ASSIGNMENT ->
A single number is required: how many lines in the entries hold the word "Аннинский".

(SOURCE INFORMATION)

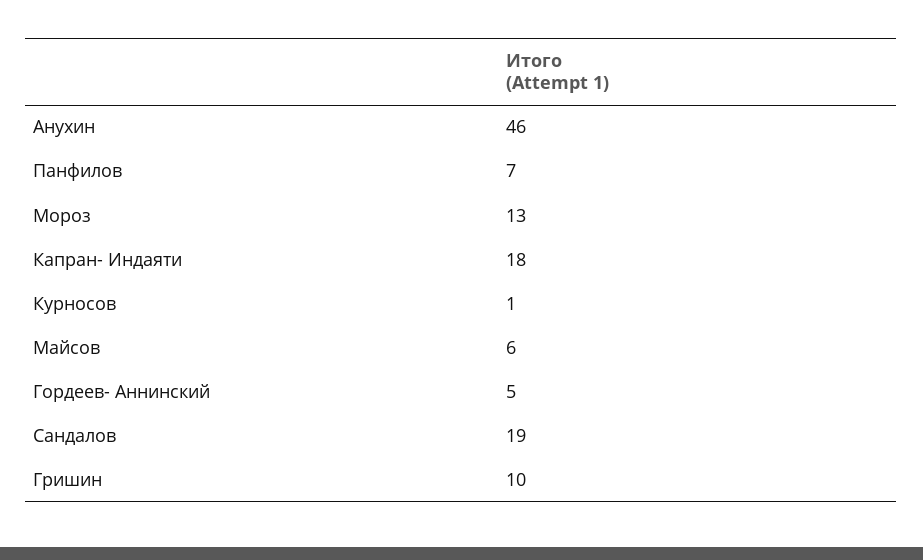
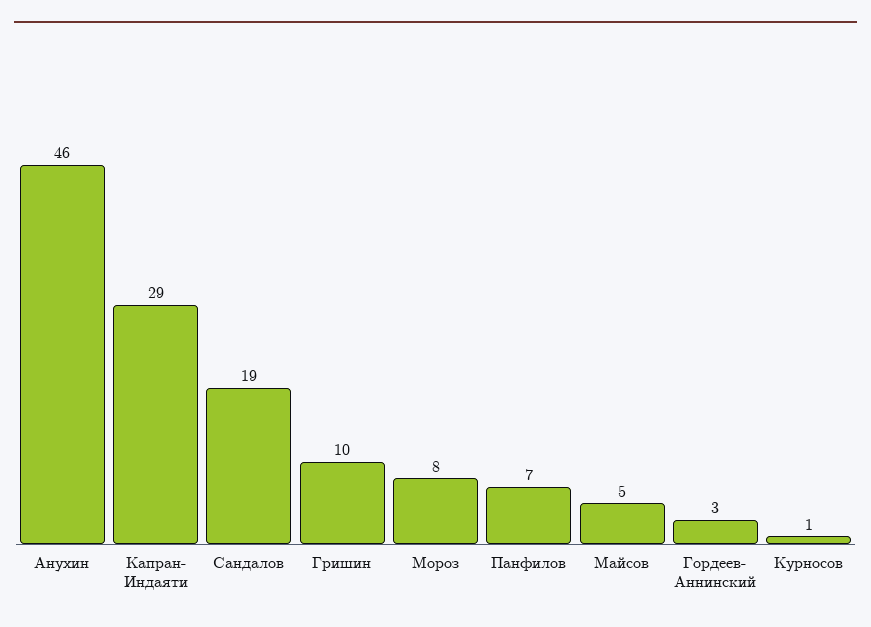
  {
    "Анухин": 46,
    "Панфилов": 7,
-   "Мороз": 13,
+   "Мороз": 8,
-   "Капран- Индаяти": 18,
+   "Капран- Индаяти": 29,
    "Курносов": 1,
-   "Майсов": 6,
+   "Майсов": 5,
-   "Гордеев- Аннинский": 5,
+   "Гордеев- Аннинский": 3,
    "Сандалов": 19,
    "Гришин": 10
  }

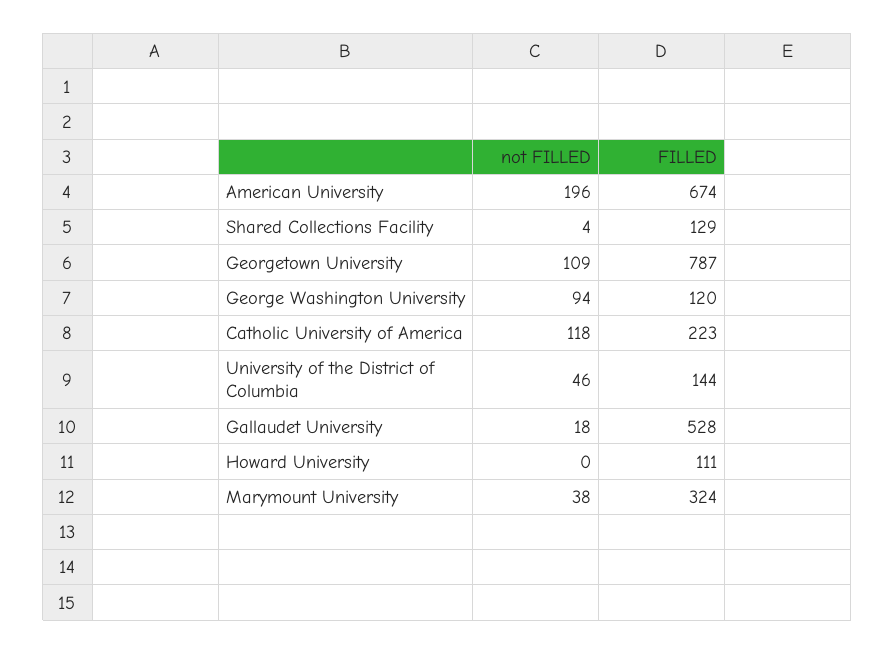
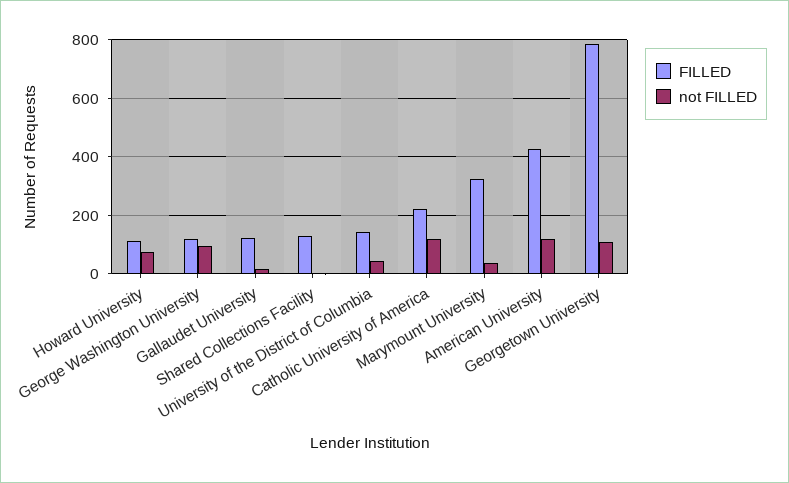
  {
    "not FILLED": {
-     "American University": 196,
+     "American University": 125,
      "Shared Collections Facility": 4,
      "Georgetown University": 109,
      "George Washington University": 94,
      "Catholic University of America": 118,
      "University of the District of Columbia": 46,
      "Gallaudet University": 18,
-     "Howard University": 0,
+     "Howard University": 75,
      "Marymount University": 38
    },
    "FILLED": {
-     "American University": 674,
+     "American University": 425,
      "Shared Collections Facility": 129,
      "Georgetown University": 787,
      "George Washington University": 120,
      "Catholic University of America": 223,
      "University of the District of Columbia": 144,
-     "Gallaudet University": 528,
+     "Gallaudet University": 125,
      "Howard University": 111,
      "Marymount University": 324
    }
  }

(End SOURCE INFORMATION)

SOLUTION TO THIS TASK ->
2